The secondary analyses for correlates of risk of infection in the RV144 HIV-1 vaccine trial implicated vaccine-induced antibody-dependent cellular cytotoxicity (ADCC) responses in the observed protection, highlighting the importance of assessing such responses in ongoing and future HIV-1 vaccine trials. However, in vitro assays that detect ADCC activity in plasma from HIV-1 infected seropositive individuals are not always effective at detecting ADCC activity in plasma from HIV-1 vaccine recipients. In vivo, ADCC-mediating antibodies must operate at the site of infection, where effector cells are recruited and activated by a local milieu of chemokines and cytokines.
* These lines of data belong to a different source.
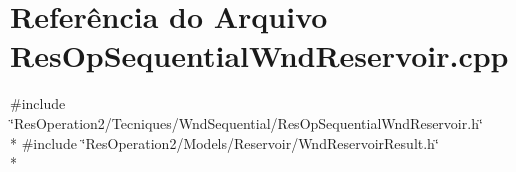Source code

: \section{Referência do Arquivo Res\+Op\+Sequential\+Wnd\+Reservoir.\+cpp}
\label{_res_op_sequential_wnd_reservoir_8cpp}
{\ttfamily \#include \char`\"{}Res\+Operation2/\+Tecniques/\+Wnd\+Sequential/\+Res\+Op\+Sequential\+Wnd\+Reservoir.\+h\char`\"{}}\\*
{\ttfamily \#include \char`\"{}Res\+Operation2/\+Models/\+Reservoir/\+Wnd\+Reservoir\+Result.\+h\char`\"{}}\\*
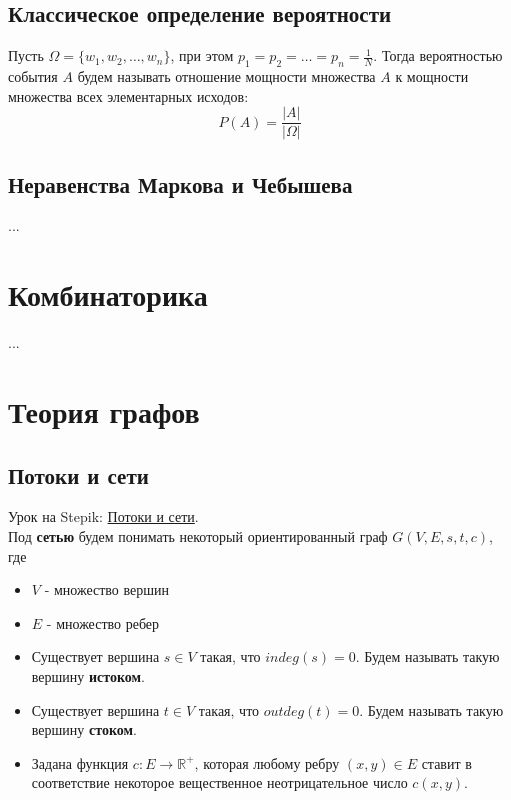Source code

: \documentclass{article}
\begin{document}
\subsection{Классическое определение вероятности}

Пусть $\Omega = \{w_1, w_2, \dots, w_n\}$, при этом $p_1 = p_2 = \dots = p_n = \frac{1}{N}$. Тогда вероятностью события $A$ будем называть отношение мощности множества $A$ к мощности множества всех элементарных исходов: $$ P(A) = \frac{|A|}{|\Omega|} $$

\subsection{Неравенства Маркова и Чебышева}

...

\section{Комбинаторика}

...

\section{Теория графов}

\subsection{Потоки и сети}

Урок на Stepik: \href{https://stepik.org/lesson/36127/step/10?unit=44097}{Потоки и сети}. \\

Под \textbf{сетью} будем понимать некоторый ориентированный граф $G(V, E, s, t, c)$, где

\begin{itemize}
	\item $V$ - множество вершин
	\item $E$ - множество ребер
	\item Существует вершина $s \in V$ такая, что $indeg(s) = 0$. Будем называть такую вершину \textbf{истоком}.
	\item Существует вершина $t \in V$ такая, что $outdeg(t) = 0$. Будем называть такую вершину \textbf{стоком}.
	\item Задана функция $c: E \to \mathbb{R^+}$, которая любому ребру $(x, y) \in E$ ставит в соответствие некоторое вещественное неотрицательное число $c(x, y)$. 
\end{itemize}
\end{document}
Based on previous findings that interleukin 15 (IL-15) secretion increases during acute HIV-1 infection and enhances NK cell-mediated cytotoxicity, we hypothesized that IL-15 pretreatment of NK effector cells could be used to improve killing of infected cells by vaccine-induced antibodies capable of mediating ADCC. Using the HIV-1 infectious molecular clone (IMC)-infected target cell assay along with plasma samples from HIV-1 vaccine recipients, we found that IL-15 treatment of effector cells improved the ability of the vaccine-induced antibodies to recruit effector cells for ADCC. Through immunophenotyping experiments, we showed that this improved killing was likely due to IL-15 mediated activation of NK effector cells and higher intracellular levels of perforin and granzyme B in the IL-15 pretreated NK cells. We also found that using a 4-fold dilution series of plasma and subtraction of pre-vaccination responses resulted in lowest response rates among placebo recipients and significant separation between treatment groups. This represents the first attempt to utilize IL-15-treated effector cells and optimized analytical approaches to improve the detection of HIV-1 vaccine-induced ADCC responses and will inform analyses of future HIV vaccine clinical trials.